Во время пасхи 1942 года, отправляясь на заре в Курув, я увидел эсэсовцев, окруживших городок. Я предупредил своего брата, потом тех, кого встретили и вернулся в Боровик.
На следующий день какой-то крестьянин мне сказал, что все еврейское население было выслано в Конска-Воля. А также немного позже я узнал, что все вывезенные, перед отправкой в Собибор, оставались запертыми в течение трех дней без еды и воды. А также я узнал, что Авигрод Яков, отказавшись сесть в поезд, был убит на перроне и что дочери Менделя Розенблата удалось послать какого-то молодого поляка вслед за составом и тот сообщил, что поезд направился в сторону леса, расположенного в стороне Хелма, недалеко от реки Буг.
После первого большого угона населения, официально в Куруве должно было остаться только тридцать евреев, работавших у меховщика. Нескольким семьям, однако, удалось спрятаться, но ненадолго. Еврейское население было угнано в первую пятницу после пасхальных праздников 1942 года. За этим угоном последовал следующий угон еврейского населения всей области, в том числе и моей семьи.
Во время пересылки мы сделали остановку в Ополе, где нас загнали в синагогу. По дороге в Ополе удалось убежать только Хаиму Пезаху, его жене и детям. Ополе был транзитным центром перед отправкой в Собибор. Однажды эсэсовцы из Пулавы под предлогом тесноты и отсутствия гигиены отослали детей и женщин в загородные бараки. Двое из моих четверых детей тоже были угнаны. Почти сразу после этого произошла другая облава, которой мне удалось избежать, но в которой я потерял жену и одного из моих детей. По возвращении моего последнего ребенка, сына Иосифа (Юзефа), мы решили присоединиться к нашей семье. Впрочем, очень скоро последовала третья облава и в синагоге Ополе польские евреи были заменены чехословацкими.
Мы шли колонной к вокзалу. На дороге <…> стояла шеренга крестьян, вооруженных лопатами. Увидев в толпе хорошо одетого человека, они указывали на него немецкому или украинскому охраннику, давая ему бутылку водки. Тогда тот вытаскивал из рядов указанного человека и убивал его, как за попытку к бегству. Крестьянин, купивший еврея, брал тогда его одежду, сапоги и все, что было на нем.

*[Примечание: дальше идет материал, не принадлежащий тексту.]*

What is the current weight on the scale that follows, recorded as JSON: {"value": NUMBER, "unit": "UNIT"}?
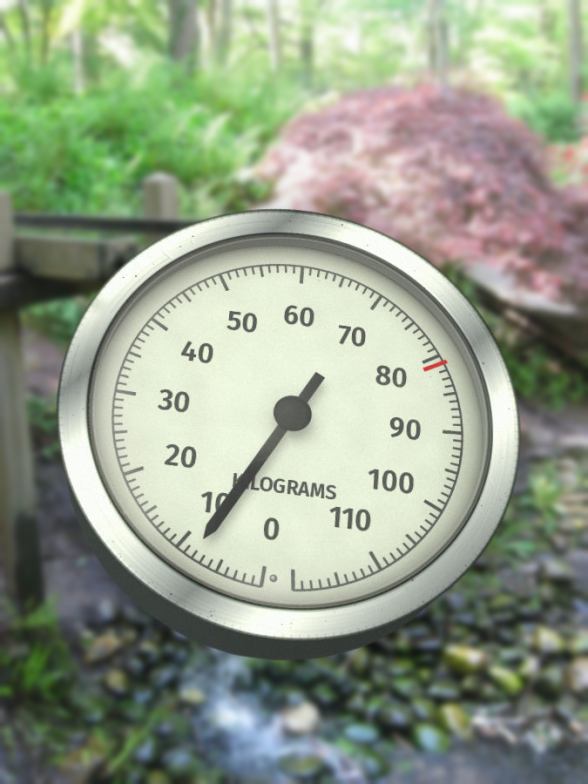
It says {"value": 8, "unit": "kg"}
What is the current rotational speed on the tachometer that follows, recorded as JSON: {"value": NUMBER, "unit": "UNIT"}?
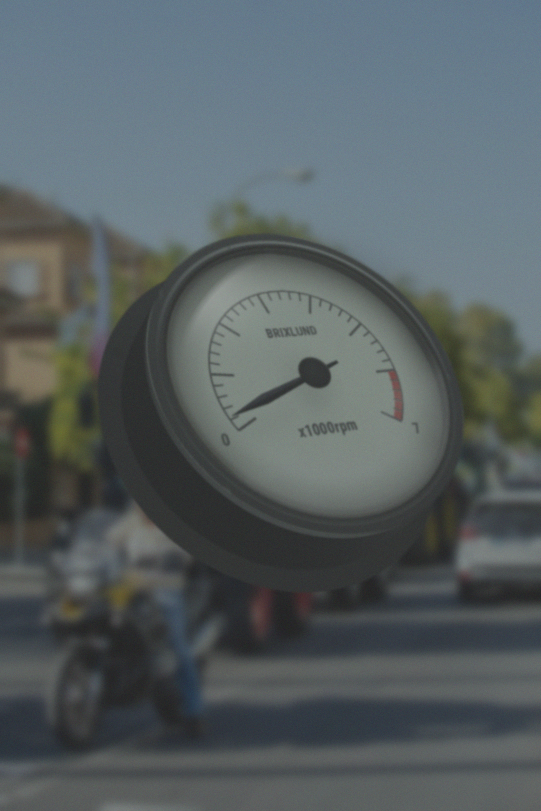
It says {"value": 200, "unit": "rpm"}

<…> нас ждал поезд. От 120 до 130 человек силой запихнули в вагоны и поехали в Собибор. По приезде были отобраны 100 человек, в число которых попал мой сын и я. Две тысячи других заключенных были помещены в лагерь № 3. На следующий день эсэсовцы спросили: «Кто умеет готовить еду?». Мы с сыном подняли руки. Мы остались, а 98 других были переведены в лагерь № 3.
Техника, предназначенная для умерщвления, была так хорошо замаскирована, что почти еще в течение 10 недель, я думал, что другие, пришедшие со мной, находились в трудовом лагере. На кухне, где я работал, мы варили суп для заключенных 3-го лагеря. Украинские надсмотрщики приходили за кастрюлями. Однажды в мучной шарик я положил записку на иврите: «Братья, сообщите нам, что стало с теми, кого перевели в лагерь № 3?». Ответ ко мне пришел в записке, приклеенной на дне чугуна: «Было бы лучше, если бы вы об этом не спрашивали. Здесь они все были задушены газом, и мы должны были их похоронить.»

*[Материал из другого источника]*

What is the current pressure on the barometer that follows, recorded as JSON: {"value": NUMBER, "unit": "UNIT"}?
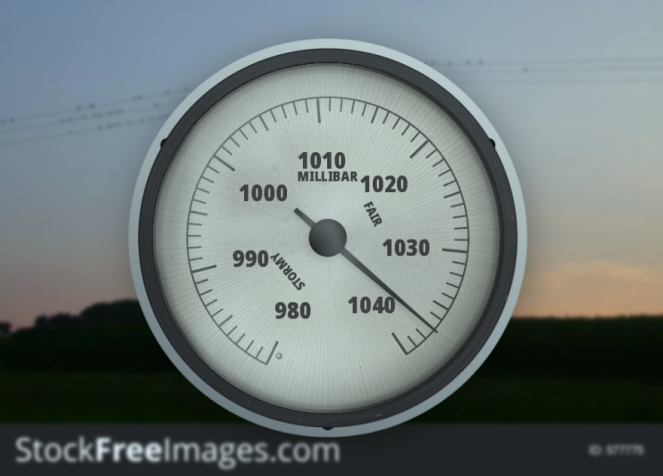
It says {"value": 1037, "unit": "mbar"}
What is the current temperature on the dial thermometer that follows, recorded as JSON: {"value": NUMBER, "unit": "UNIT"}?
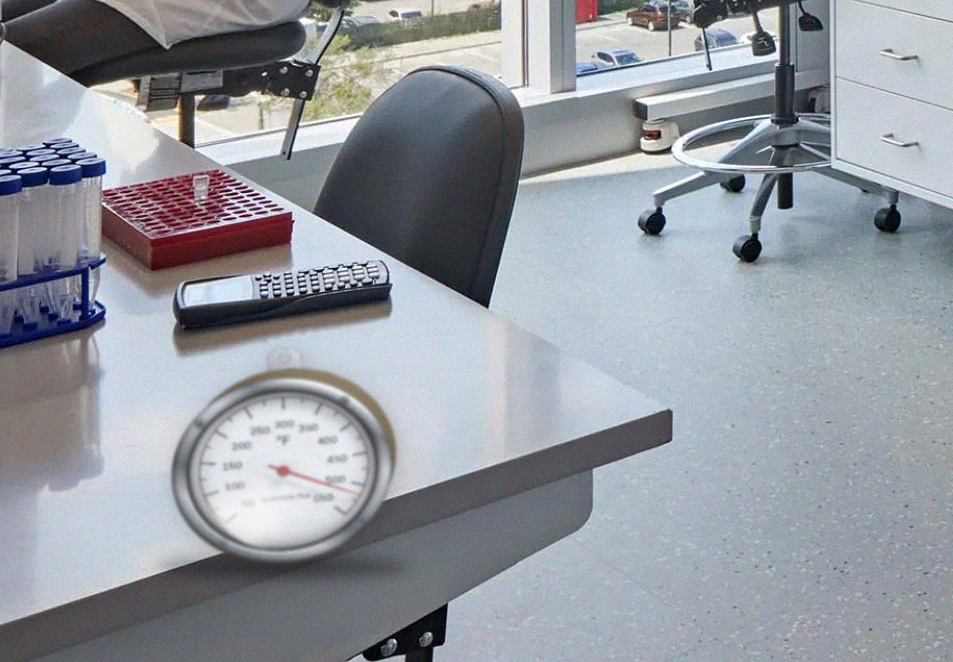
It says {"value": 512.5, "unit": "°F"}
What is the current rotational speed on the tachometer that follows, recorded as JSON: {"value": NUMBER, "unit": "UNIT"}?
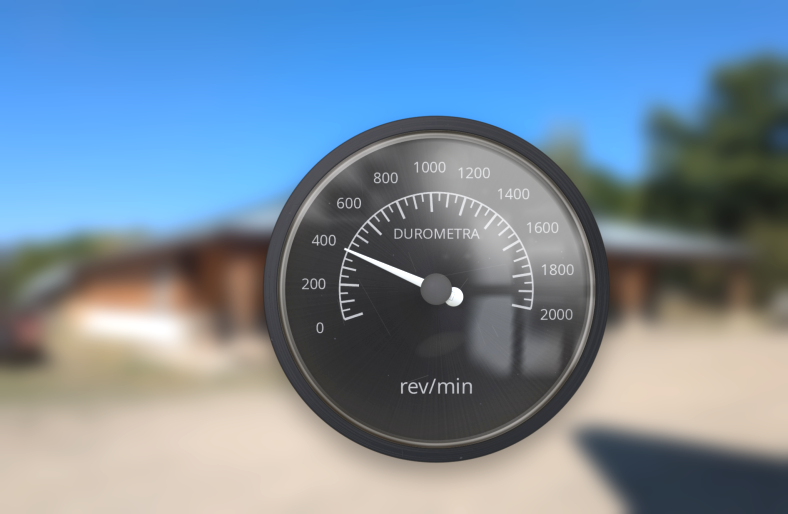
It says {"value": 400, "unit": "rpm"}
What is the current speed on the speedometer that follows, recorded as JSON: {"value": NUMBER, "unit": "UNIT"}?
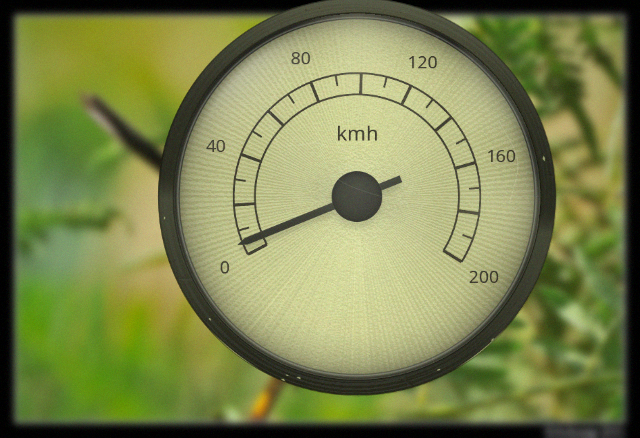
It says {"value": 5, "unit": "km/h"}
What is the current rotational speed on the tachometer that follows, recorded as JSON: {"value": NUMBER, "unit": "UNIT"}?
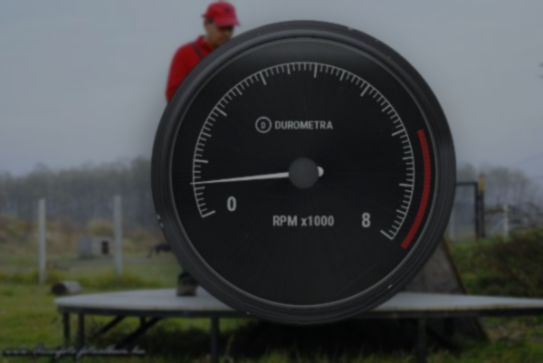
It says {"value": 600, "unit": "rpm"}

Я сказал это двум своим друзьям — Леону Фельдхендлеру и Суломо (Шломо) Гольдштейну. Но вместе решили ничего не говорить другим, чтобы не заставлять их страдать еще больше, чем они страдали сейчас.

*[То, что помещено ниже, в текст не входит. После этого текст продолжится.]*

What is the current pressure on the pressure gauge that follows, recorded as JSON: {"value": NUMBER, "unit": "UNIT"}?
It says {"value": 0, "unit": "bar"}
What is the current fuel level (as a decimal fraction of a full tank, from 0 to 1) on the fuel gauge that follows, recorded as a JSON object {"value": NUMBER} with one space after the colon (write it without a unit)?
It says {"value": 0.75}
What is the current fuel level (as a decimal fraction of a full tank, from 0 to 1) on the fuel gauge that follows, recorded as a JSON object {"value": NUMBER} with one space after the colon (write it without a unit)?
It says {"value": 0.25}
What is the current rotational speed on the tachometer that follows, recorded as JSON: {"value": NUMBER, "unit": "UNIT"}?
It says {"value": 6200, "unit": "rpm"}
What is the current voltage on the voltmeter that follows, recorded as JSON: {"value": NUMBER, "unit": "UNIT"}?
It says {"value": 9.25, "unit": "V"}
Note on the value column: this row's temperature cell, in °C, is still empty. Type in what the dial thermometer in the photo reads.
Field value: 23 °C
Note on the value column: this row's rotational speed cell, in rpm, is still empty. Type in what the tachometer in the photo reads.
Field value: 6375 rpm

Однажды украинец Коцевадский из Киева, следящий за порядком на кухне, прошептал мне: «У меня есть друзья среди русских партизан и план, чтобы нас всех освободить.» Я никак не реагировал, потом посоветовался с Фельдхендлером и Суломо. Мы решили ничего ему не отвечать. В другой раз Коцевадский доверился мне: «Я еду в Хелм к своему другу. Если немцы меня спросят, скажи, что я в лагере». Когда он вернулся, мы сказали, что никто его не спрашивал. <…>
Отравление
На кухне для заключенных нас работало 13 человек, двое работали на кухне для эсэсовцев и двое на кухне для украинских нацистов. Мы хотели найти отраву, которая подействовала бы через 3–4 часа после приема пищи. За эти 3–4 часа партизаны приблизились бы к лагерю, потом соединившись с заключенными, разрушили бы Собибор. Но из Майданека пришел приказ, не позволяющий больше работать заключенным на кухне эсэсовцев. Мы вручили деньги Коцевадскому, чтобы он их отдал партизанам. И однажды он убежал.